Mass coral bleaching events can drive reefs from being the domains of corals to becoming dominated by seaweed. But longitudinal data show that more than half of the reefs studied rebound to their former glory. See Letter p.94

doi: 10.1038/nature14196

Elusive source of sulfur unravelled p.45

The metabolic origin of the sulfur atom in the naturally occurring antibiotic lincomycin A has been obscure — until now. The biosynthetic steps involved reveal surprising roles for two sulfur-containing metabolites. See Letter p.115

doi: 10.1038/nature14197

Climate sensitivity in a warmer world p.46

Comparison of climate records from the Pliocene and Pleistocene geological epochs of the past five million years suggests that positive climate feedbacks are not strengthened during warm climate intervals.

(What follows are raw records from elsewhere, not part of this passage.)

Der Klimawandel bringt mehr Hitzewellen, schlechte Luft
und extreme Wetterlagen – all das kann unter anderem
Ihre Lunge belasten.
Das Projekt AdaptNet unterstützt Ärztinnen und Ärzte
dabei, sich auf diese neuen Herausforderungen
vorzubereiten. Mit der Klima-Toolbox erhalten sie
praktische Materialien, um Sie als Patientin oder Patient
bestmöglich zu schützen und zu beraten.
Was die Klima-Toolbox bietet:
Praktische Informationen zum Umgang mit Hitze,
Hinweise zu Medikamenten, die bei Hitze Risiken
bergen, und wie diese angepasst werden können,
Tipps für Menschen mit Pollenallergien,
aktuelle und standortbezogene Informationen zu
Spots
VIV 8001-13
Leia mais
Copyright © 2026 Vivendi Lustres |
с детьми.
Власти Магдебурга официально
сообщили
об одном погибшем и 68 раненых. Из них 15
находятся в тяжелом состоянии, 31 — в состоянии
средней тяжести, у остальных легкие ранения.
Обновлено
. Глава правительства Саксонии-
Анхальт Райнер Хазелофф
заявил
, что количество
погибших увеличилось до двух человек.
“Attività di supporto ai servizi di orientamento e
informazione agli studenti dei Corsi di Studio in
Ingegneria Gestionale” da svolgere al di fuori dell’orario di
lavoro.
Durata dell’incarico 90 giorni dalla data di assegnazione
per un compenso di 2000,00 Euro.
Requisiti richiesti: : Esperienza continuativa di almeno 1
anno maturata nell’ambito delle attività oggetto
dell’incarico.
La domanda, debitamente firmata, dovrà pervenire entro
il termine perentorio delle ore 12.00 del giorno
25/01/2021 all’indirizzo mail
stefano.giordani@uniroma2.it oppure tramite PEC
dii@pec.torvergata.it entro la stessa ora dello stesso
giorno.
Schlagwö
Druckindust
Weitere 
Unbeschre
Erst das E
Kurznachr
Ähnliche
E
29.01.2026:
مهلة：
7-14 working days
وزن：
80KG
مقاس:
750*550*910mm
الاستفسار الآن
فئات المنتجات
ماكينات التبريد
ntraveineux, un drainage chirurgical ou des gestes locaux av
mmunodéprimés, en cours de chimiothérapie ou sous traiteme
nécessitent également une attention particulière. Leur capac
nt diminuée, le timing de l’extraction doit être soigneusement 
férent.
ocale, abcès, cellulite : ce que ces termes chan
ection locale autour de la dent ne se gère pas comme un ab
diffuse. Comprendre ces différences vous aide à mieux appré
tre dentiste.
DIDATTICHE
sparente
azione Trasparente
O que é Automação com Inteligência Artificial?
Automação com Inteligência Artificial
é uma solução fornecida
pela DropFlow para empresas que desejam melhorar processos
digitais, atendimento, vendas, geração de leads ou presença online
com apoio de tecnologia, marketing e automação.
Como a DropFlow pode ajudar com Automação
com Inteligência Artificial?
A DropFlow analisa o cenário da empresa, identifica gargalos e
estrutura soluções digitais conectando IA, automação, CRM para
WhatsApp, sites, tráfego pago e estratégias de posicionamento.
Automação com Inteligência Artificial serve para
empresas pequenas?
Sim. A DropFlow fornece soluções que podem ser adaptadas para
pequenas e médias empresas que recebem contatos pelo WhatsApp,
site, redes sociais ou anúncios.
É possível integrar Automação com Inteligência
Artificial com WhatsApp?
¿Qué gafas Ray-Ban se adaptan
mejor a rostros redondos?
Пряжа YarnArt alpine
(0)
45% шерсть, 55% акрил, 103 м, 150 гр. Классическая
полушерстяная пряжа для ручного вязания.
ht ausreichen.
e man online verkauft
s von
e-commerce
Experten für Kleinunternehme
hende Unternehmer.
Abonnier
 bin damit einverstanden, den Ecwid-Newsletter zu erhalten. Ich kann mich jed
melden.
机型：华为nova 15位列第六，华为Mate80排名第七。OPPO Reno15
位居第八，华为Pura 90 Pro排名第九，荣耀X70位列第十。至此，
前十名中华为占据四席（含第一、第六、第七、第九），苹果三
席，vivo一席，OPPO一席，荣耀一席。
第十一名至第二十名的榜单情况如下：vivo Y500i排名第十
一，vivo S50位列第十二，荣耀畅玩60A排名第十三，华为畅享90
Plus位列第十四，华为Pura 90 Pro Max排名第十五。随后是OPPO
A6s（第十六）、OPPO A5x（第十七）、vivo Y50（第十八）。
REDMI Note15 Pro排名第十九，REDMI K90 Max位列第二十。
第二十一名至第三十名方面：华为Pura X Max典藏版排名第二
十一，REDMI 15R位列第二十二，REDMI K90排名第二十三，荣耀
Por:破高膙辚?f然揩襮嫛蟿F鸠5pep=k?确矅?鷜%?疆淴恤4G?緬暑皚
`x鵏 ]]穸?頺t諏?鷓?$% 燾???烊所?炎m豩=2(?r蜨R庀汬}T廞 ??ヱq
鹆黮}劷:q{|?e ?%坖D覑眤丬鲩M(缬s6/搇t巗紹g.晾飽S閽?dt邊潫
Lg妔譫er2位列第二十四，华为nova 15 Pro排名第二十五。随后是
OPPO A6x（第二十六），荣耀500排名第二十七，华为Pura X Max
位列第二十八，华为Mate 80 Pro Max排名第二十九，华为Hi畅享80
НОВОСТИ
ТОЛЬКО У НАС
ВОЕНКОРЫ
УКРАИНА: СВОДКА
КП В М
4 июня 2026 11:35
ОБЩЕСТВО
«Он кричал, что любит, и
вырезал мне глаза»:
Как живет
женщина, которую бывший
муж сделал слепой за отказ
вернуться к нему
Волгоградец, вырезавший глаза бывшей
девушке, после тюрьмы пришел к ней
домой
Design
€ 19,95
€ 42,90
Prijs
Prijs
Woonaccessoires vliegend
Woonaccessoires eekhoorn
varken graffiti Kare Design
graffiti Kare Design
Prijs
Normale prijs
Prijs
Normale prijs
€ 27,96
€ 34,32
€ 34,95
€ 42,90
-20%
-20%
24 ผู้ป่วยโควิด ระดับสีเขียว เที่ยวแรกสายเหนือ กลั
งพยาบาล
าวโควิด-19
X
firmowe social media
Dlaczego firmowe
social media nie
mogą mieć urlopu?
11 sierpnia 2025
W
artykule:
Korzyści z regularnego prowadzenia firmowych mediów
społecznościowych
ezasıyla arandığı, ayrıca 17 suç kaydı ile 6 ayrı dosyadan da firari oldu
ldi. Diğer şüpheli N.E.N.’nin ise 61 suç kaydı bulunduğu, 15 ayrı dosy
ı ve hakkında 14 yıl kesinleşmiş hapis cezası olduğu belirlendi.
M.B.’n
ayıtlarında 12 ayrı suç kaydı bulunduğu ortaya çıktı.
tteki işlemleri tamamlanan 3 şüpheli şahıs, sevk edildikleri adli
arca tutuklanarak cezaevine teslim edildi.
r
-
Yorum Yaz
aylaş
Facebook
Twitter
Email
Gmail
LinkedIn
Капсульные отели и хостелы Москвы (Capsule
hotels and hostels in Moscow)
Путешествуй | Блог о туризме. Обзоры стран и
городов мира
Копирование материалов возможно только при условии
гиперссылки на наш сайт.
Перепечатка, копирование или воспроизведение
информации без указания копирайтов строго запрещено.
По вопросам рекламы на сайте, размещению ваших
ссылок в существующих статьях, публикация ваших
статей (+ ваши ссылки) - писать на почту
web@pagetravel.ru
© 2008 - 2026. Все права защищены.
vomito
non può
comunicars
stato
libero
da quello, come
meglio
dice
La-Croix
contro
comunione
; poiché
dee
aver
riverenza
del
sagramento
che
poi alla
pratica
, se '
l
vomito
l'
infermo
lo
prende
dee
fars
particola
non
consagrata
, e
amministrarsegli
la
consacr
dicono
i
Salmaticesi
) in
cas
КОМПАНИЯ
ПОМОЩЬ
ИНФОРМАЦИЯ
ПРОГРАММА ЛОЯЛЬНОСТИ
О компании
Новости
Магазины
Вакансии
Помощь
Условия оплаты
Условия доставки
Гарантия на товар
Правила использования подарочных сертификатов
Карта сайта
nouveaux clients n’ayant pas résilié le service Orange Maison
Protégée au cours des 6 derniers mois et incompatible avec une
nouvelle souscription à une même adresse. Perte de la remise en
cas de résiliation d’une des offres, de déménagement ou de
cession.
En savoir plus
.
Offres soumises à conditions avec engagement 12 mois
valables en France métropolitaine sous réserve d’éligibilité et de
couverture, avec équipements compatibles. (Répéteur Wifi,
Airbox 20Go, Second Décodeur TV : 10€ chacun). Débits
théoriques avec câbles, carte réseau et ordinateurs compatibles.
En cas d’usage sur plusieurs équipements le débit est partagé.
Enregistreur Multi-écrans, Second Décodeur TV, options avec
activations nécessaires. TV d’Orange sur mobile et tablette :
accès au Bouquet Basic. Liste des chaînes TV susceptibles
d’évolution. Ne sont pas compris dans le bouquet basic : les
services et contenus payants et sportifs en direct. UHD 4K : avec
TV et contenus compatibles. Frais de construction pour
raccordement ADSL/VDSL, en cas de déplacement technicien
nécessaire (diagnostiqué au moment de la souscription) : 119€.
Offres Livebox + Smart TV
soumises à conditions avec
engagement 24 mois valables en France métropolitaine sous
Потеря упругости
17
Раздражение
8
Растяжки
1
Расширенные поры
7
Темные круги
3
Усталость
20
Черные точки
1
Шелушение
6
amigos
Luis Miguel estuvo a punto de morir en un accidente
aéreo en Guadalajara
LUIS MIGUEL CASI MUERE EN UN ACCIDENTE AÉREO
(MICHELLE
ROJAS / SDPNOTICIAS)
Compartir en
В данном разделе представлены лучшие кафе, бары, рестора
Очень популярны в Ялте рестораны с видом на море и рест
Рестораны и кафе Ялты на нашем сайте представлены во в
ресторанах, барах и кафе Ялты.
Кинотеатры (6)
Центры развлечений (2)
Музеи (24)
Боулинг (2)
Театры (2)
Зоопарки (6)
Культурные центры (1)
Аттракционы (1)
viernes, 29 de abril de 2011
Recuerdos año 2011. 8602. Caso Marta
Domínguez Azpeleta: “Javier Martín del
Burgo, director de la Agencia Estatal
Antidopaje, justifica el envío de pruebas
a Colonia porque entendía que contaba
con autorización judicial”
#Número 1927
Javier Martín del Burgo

See Article p.49

doi: 10.1038/518046b


Plio-Pleistocene climate sensitivity evaluated using high-resolution CO2 records p.49

A new record of Pliocene carbon dioxide variations derived from boron isotopes shows that climate sensitivity (the change in global mean temperature in response to radiative forcing) during the Plio-Pleistocene does not vary when cycles in continental ice are taken into account; this suggests that current estimates can be used to predict future climate.

doi: 10.1038/nature14145


A seismic reflection image for the base of a tectonic plate p.85

A high-resolution image for the base of an oceanic plate that is subducting beneath North Island, New Zealand, reveals a channel, which is interpreted as a sheared zone of ponded partial melts or volatiles; this low-viscosity channel decouples the plate from mantle flow beneath, allowing plate tectonics to work.

doi: 10.1038/nature14146

Recoded organisms engineered to depend on synthetic amino acids p.89

Construction of a series of genomically recoded organisms whose growth is restricted by the expression of essential genes dependent on exogenously supplied synthetic amino acids introduces novel orthogonal barriers between these engineered organisms and the environment, thereby creating safer genetically modified organisms.

doi: 10.1038/nature14095

Predicting climate-driven regime shifts versus rebound potential in coral reefs p.94

An analysis of 21 coral reefs in the Indian Ocean using data across 17 years that spanned a major climatic disturbance reveals factors that predispose a coral reef to recovery or regime shift from hard corals to macroalgae; these results could foreshadow the likely outcomes of tropical coral reefs to the effects of climate change, informing management and adaptation plans.

doi: 10.1038/nature14140

Exome sequencing identifies rare LDLR and APOA5 alleles conferring risk for myocardial infarction p.102

Exome sequence analysis of nearly 10,000 people was carried out to identify alleles associated with early-onset myocardial infarction; mutations in low-density lipoprotein receptor (LDLR) or apolipoprotein A-V (APOA5) were associated with disease risk, identifying the key roles of low-density lipoprotein cholesterol and metabolism of triglyceride-rich lipoproteins.

doi: 10.1038/nature13917

Optogenetic control of organelle transport and positioning p.111

An optogenetic strategy allowing light-mediated recruitment of distinct cytoskeletal motor proteins to specific organelles is established; this technique enabled rapid and reversible activation or inhibition of the transport of organelles such as peroxisomes, recycling endosomes and mitochondria with high spatiotemporal accuracy, and the approach was also applied to primary neurons to demonstrate optical control of axonal growth by recycling endosome repositioning.